This is by no means an inquisition of harmful pastimes. I for one have never been so fond of my reflection that I did not punish myself for a few moments reprise from sanity. In fact, some times the destructive elements are what make it so alluring.

Ours minds are prone to strangely intricate flailing in a dark room, metaphorically speaking of course. And like a retard with a machine gun, if not under control, could hurt some one. The best way to chain down the gun totting spaz that is our own mind is to understand why we run away in the direction that we do.

Very seldom do we ask ourselves, whilst in the midst of our escapism, what kind of person would do this. In fact we seldom ask ourselves that whilst doing anything. Even if the answer does not fit into the puzzle that you call “you”, one must wonder if that is the type of person you wan to be. A person tends to act in a manner that corresponds with their idea of self, often not a very nice one. The process goes as such; I am this, but I want to be that, seeing as I am not that then I must be less than this. Often the good parts of ‘this’ are over shadowed by the idealistic elements in ‘that’ to the point that ‘this’ is as unrealistic as ‘that’.

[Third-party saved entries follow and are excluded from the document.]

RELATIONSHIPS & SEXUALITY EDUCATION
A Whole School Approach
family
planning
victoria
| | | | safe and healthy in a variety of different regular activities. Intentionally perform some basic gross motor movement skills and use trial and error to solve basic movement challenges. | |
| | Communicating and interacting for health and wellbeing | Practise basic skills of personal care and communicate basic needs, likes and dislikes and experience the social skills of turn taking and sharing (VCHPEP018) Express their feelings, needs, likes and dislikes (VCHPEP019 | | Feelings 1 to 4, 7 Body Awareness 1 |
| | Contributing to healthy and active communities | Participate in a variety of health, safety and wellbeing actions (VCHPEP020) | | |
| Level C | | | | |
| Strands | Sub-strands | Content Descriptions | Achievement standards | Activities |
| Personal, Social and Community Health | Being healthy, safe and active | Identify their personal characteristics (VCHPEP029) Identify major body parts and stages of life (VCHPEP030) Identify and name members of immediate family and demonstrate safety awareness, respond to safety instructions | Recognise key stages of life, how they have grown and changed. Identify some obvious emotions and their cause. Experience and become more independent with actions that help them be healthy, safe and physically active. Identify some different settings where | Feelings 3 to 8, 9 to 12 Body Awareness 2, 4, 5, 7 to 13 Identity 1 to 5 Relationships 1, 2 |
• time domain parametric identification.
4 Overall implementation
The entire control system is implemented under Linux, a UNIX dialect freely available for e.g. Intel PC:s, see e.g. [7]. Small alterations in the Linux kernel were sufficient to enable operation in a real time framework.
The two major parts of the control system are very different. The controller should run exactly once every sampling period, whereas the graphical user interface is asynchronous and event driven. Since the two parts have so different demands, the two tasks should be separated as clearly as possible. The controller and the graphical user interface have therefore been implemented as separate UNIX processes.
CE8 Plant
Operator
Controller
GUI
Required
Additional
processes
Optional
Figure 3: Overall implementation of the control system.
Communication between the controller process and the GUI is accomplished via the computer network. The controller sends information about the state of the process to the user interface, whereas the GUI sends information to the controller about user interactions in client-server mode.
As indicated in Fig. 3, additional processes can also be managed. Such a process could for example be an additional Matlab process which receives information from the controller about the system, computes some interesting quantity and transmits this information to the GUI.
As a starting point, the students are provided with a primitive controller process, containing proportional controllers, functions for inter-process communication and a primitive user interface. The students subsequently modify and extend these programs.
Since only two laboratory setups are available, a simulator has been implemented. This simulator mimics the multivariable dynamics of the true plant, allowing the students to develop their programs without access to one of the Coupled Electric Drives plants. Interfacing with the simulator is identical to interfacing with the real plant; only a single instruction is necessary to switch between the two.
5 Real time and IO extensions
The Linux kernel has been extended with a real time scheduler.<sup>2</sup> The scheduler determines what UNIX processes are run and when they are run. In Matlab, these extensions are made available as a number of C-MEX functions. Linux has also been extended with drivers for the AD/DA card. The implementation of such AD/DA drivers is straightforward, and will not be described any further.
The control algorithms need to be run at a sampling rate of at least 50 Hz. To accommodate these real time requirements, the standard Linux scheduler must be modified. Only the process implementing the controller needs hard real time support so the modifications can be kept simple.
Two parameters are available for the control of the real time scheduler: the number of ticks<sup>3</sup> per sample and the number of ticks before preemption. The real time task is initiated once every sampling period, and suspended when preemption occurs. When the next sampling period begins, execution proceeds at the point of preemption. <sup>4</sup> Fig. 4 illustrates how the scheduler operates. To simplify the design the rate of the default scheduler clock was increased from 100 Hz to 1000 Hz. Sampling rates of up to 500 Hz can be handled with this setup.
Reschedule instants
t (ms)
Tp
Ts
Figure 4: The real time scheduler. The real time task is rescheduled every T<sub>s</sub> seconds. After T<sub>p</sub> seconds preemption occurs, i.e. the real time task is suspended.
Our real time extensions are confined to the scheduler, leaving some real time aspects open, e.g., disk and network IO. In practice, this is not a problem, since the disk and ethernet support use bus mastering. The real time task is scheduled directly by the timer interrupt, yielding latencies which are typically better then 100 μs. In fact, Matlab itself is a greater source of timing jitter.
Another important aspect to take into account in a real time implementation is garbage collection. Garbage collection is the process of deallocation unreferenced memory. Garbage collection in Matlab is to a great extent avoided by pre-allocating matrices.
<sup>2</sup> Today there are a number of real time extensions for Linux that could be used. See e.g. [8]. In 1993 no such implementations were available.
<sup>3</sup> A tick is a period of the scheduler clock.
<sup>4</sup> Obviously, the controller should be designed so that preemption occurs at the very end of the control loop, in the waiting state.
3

Even the most basic inquiries into what we do, why we do it and who would do such a thing, can result in surprisingly deep revelations about one’s construction of identity. It is a practice that our society has taken to mobbing with pitchforks and torches with great zeal. Any personal empathy or emotional exposition is considered unnecessary pandering or insufficiently ironic. The result is a generation of emotionally blind cocks, running randomly into any worm labia that will house them. Sloppy form combined with uncertain fashion leads to useless function.

Even Socrates drank hemlock, but at least he knew why he was doing it. It was an informed decision that was the result of careful analysis of self and an understanding of social repercussions. The afore mentioned are so lacking from today’s society that in the midst of a mass’s revelry I find I it difficult to not stop and stare at the jerking unaware mannequins, who distort their faces as to not recognize it. I must admit, frequently touch myself at the thought of being far more evolved than the squirming masses that passes of as people nowadays; often lubricated by the tears of, “why don’t you like me”, to add some spicy self loathing.
I must leave now. The bar is calling my name. A name I tought it to call.